READING TEXT.

* * * *

Notes:  If you don't have French Onion Soup on hand, you can substitute water and 1/4 teaspoon of onion powder or minced onion. I prefer Progresso brand French Onion Soup.



Saturday, August 15, 2009

Shrimp Linguine Alfredo

shrimp chicken linguine fettuccine Alfredo PastaCheesy, Garlicy Goodness... Mmmmm.
When asked what my son wanted for his birthday dinner, he didn't hesitate in requesting this delicious dish - it's every bit as good as the Pasta Alfredo you get in an Italian Restaurant, but did you know how easy it is to make at home? Anyway, I'm not surprised by his request... this was the 3rd year in a row!
;)

I probably don't need to mention that this is a very HIGH CALORIE dish - definitely a culinary splurge for most, but not so much for an active teenager!


Shrimp Linguine Alfredo
Serves 6

1 pound peeled and de-veined shrimp, cooked
1 pound linguine or fettuccine
2-3 tablespoons unsalted butter
2-3 tablespoons extra virgin olive oil
2-4 cloves of garlic, smashed and left whole
1 cup heavy cream
1 cup grated Pecorino Romano or Parmigiano Reggiano Cheese (use the good stuff)
salt and pepper to taste (I go heavy on the pepper and light on the salt, Kosher)
2 tablespoons chopped fresh Italian parsley
lemon zest for garnish (optional)


Before you begin, have the cooked shrimp ready to go and start making the Alfredo sauce just as you begin boiling the pasta (water should taste salty like the sea - use Kosher or sea salt).

* * * *

Dataset excerpts.
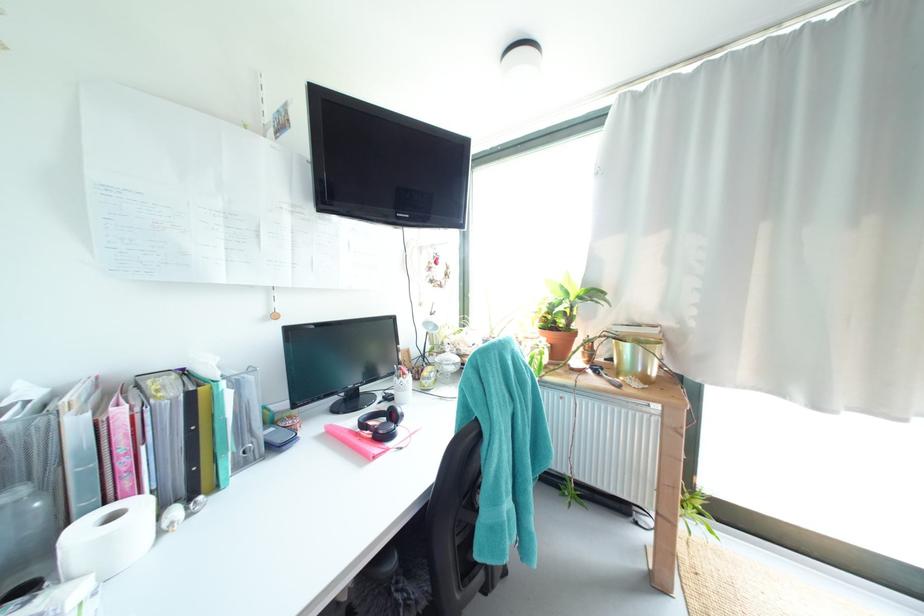
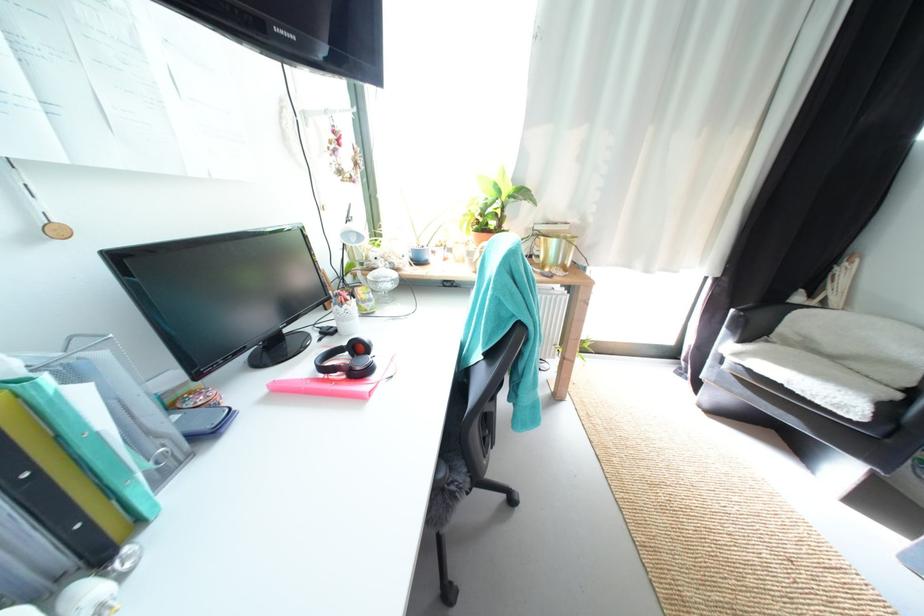
Where in the second image is the point corresponding to the point at 603,373 from the first image?

(535, 269)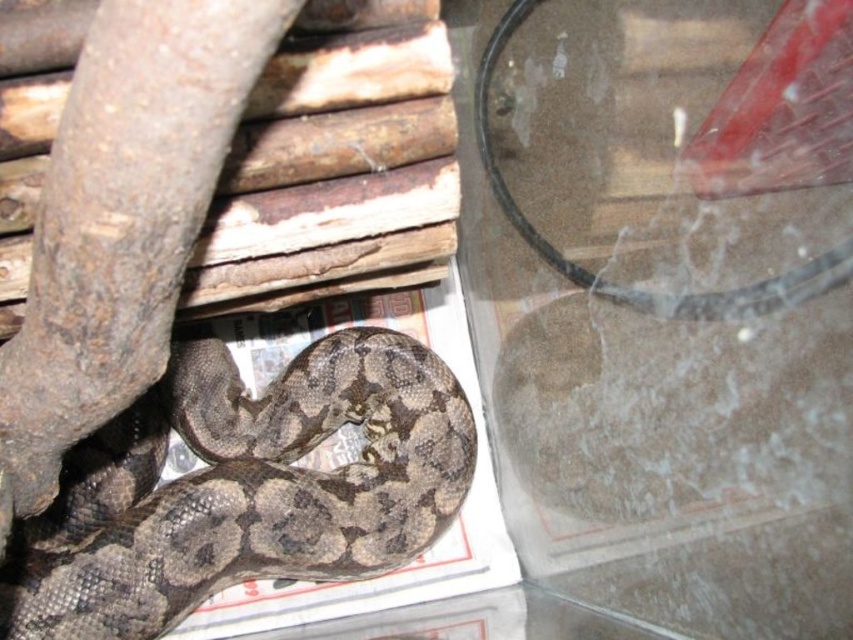
Question: Is transparent plastic glass at center bigger than brown textured snake at lower left?

Choices:
 (A) yes
 (B) no

Answer: (A)

Question: Which of the following is the closest to the observer?

Choices:
 (A) brown textured snake at lower left
 (B) transparent plastic glass at center

Answer: (B)

Question: Does transparent plastic glass at center have a greater width compared to brown textured snake at lower left?

Choices:
 (A) yes
 (B) no

Answer: (B)

Question: Which point is closer to the camera?

Choices:
 (A) brown textured snake at lower left
 (B) transparent plastic glass at center

Answer: (B)

Question: Is transparent plastic glass at center above brown textured snake at lower left?

Choices:
 (A) yes
 (B) no

Answer: (A)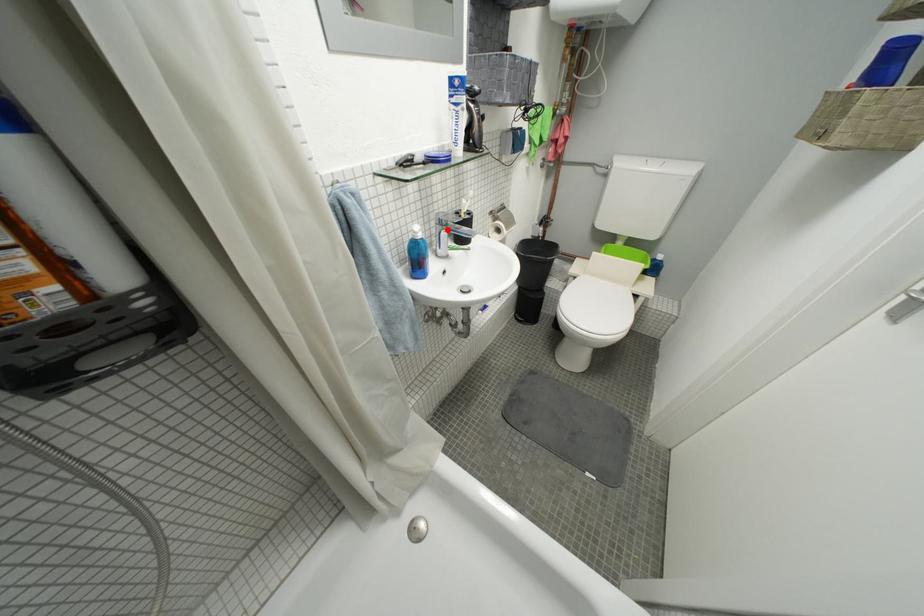
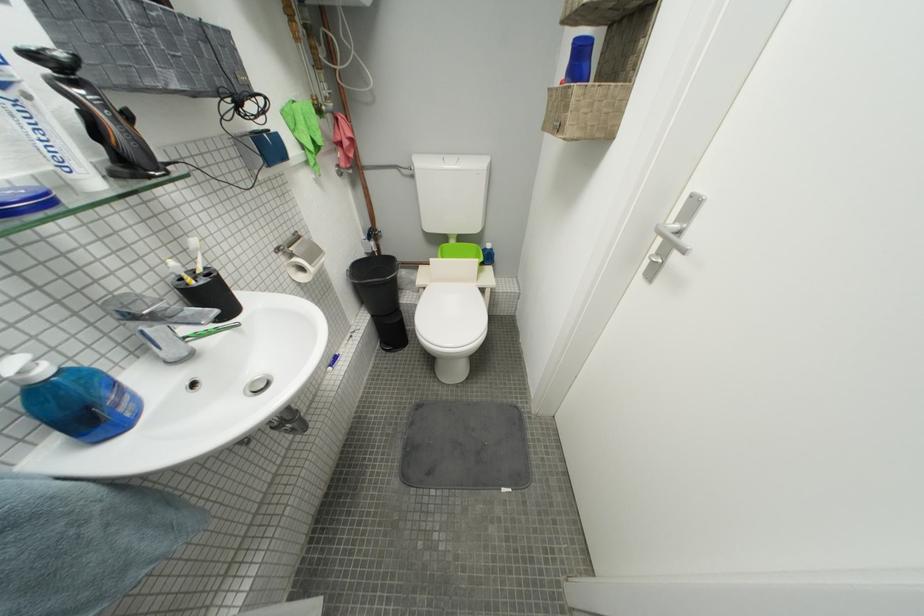
Question: I am providing you with two images of the same scene from different viewpoints. Image1 has a red point marked. In image2, the corresponding 3D location appears at what relative position? Reply with the corresponding letter.

Choices:
 (A) Closer
 (B) Farther

Answer: (B)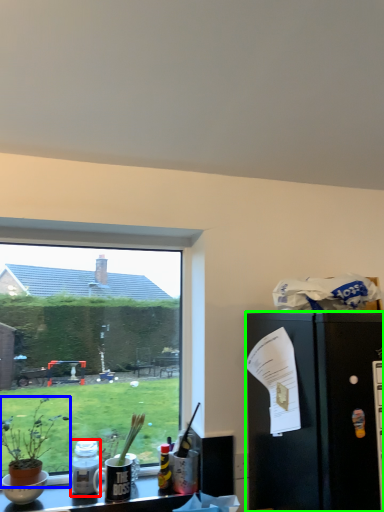
Question: Which object is positioned closest to bottle (highlighted by a red box)? Select from houseplant (highlighted by a blue box) and refrigerator (highlighted by a green box).

Choices:
 (A) houseplant
 (B) refrigerator

Answer: (A)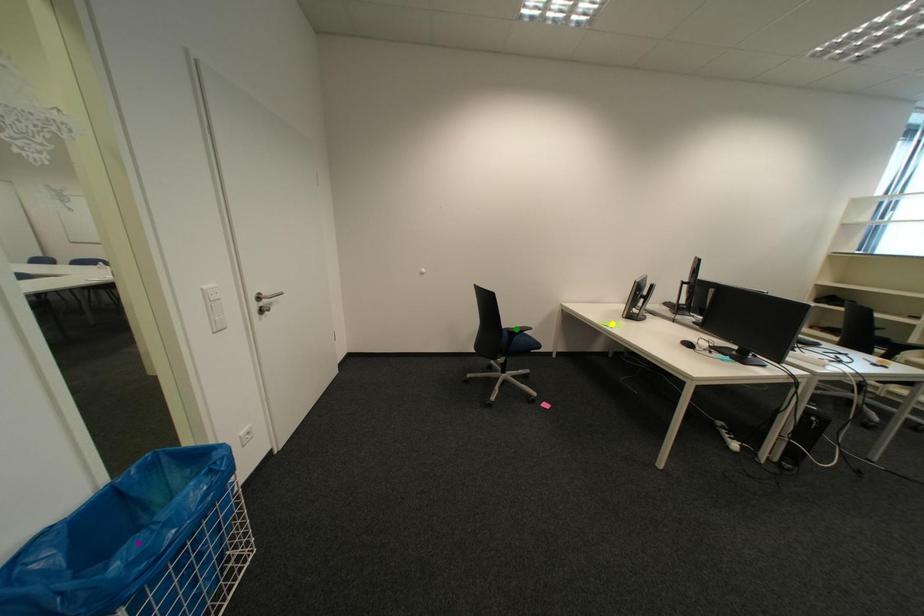
Order these from nearest to farthest:
purple point, yellow point, green point

purple point < green point < yellow point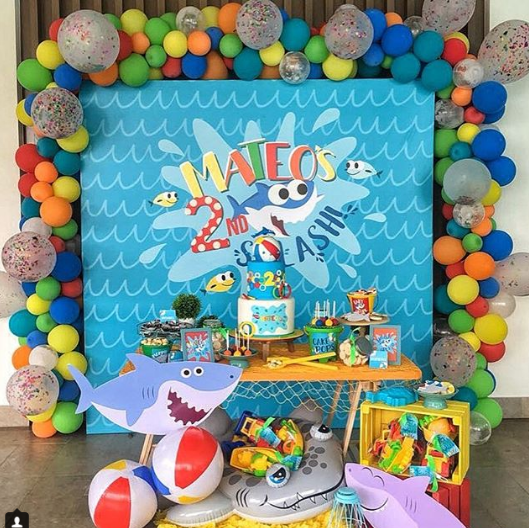
You are a GUI agent. You are given a task and a screenshot of the screen. Output one action in this format:
    pyautogui.click(x=<x>, y=<y>)
    Task: Click on the floor
    
    Given the screenshot: What is the action you would take?
    pyautogui.click(x=58, y=480)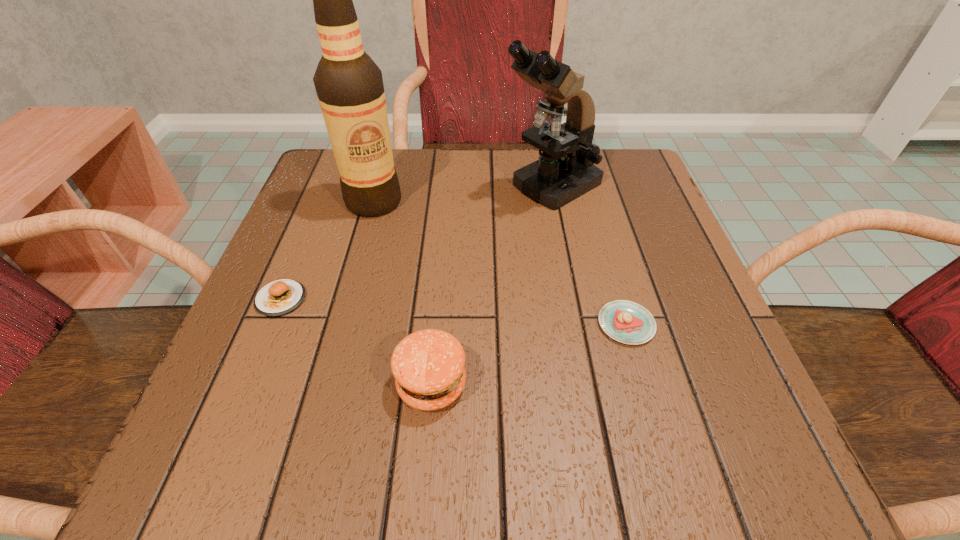
Find the location of `alcohol`. alcohol is located at coordinates (349, 85).

At what (x,y) coordinates should I click in order to perform the action: click on the fourth object from right to left. Please return your answer as a coordinate pair (x, y). This screenshot has height=540, width=960. Looking at the image, I should click on (349, 85).

Image resolution: width=960 pixels, height=540 pixels. In order to click on the fourth shortest object in this screenshot , I will do `click(565, 171)`.

Find the location of a particular element. The height and width of the screenshot is (540, 960). the taller food is located at coordinates (428, 365).

The width and height of the screenshot is (960, 540). In order to click on the third tallest object in this screenshot , I will do `click(428, 365)`.

In order to click on the leftmost object in this screenshot , I will do `click(280, 297)`.

Locate an element on the screen. This screenshot has height=540, width=960. the left food is located at coordinates (280, 297).

At what (x,y) coordinates should I click in order to perform the action: click on pastry. Please return your answer as a coordinate pair (x, y). This screenshot has width=960, height=540. Looking at the image, I should click on (627, 322).

I want to click on free space located on the label of the second object from left to right, so pos(339,328).

Locate an element on the screen. The height and width of the screenshot is (540, 960). free spot located on the right of the fourth shortest object is located at coordinates (635, 186).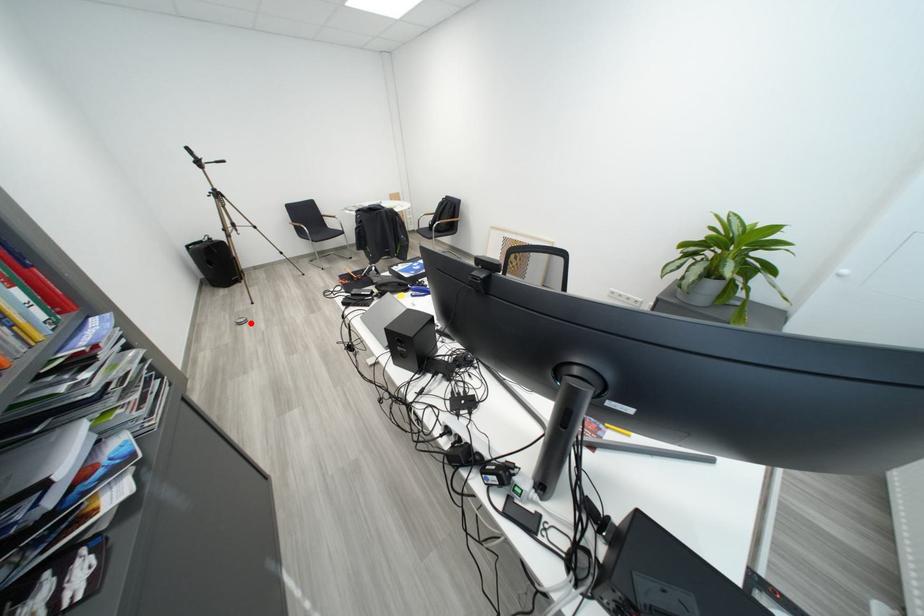
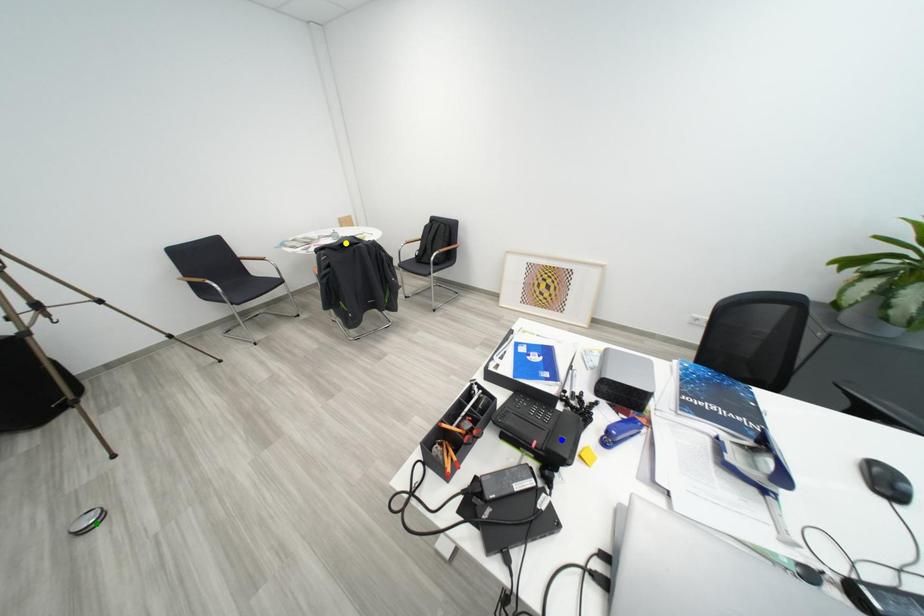
Question: I am providing you with two images of the same scene from different viewpoints. A red point is marked on the first image. You are given multiple points on the second image. Which point in image 2 represents the same 3d spot as the red point in image 1?

Choices:
 (A) green point
 (B) yellow point
 (C) blue point

Answer: (A)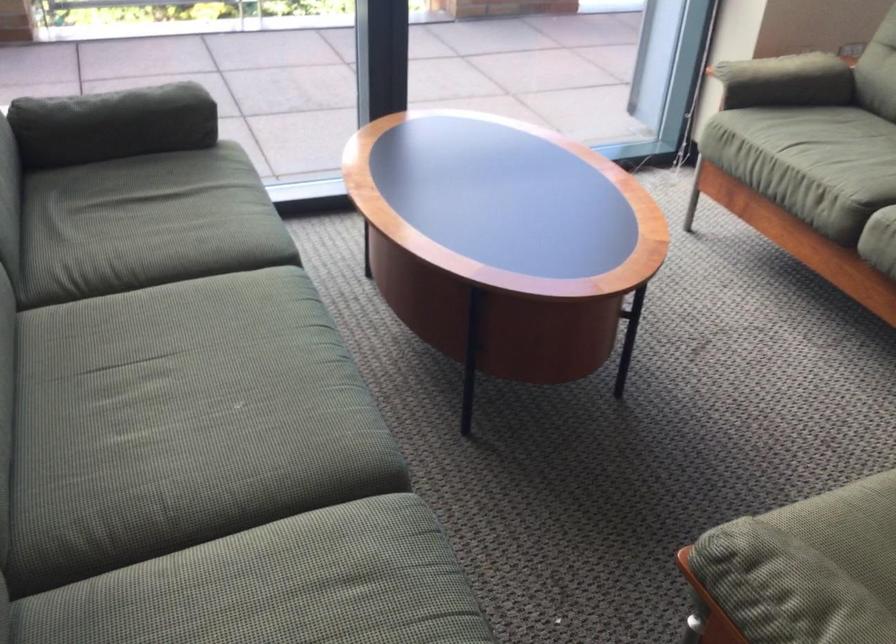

* * * *

QUESTIONS.
- a) How much heavy cream does the shrimp linguine Alfredo recipe call for?
- b) Continue the shrimp linguine Alfredo recipe, starting right after its last sentence.

EXPECTED RESPONSES.
- a) 1 cup.

- b)
In a very large saute pan, heat the butter and olive oil over med-hi heat (use unsalted butter because the cheese is very salty). Add the smashed garlic cloves and cook for a minute or two, until you the garlic has flavored the butter/oil well (your nose will know). It's okay to let the garlic brown a bit, but don't let it burn. Remove the garlic from the butter/oil. Add the heavy cream; heat until bubbly. Add the cheese; stir until melted and well incorporated. Lower the heat and simmer at a slow rolling boil until the pasta is ready. Just before adding the pasta, add the shrimp to the sauce and gently heat through; being careful not to over cook. Add the parsley, s&p, and optional lemon zest; stir. Add pasta and toss well; serve immediately.

Note - this dish will thicken quickly upon standing. Recipe doubles well. Leftovers can be reheated by adding a little milk and stirring slowly over med heat. Cooked chicken and/or other long pasta shapes can be substituted. Enjoy!!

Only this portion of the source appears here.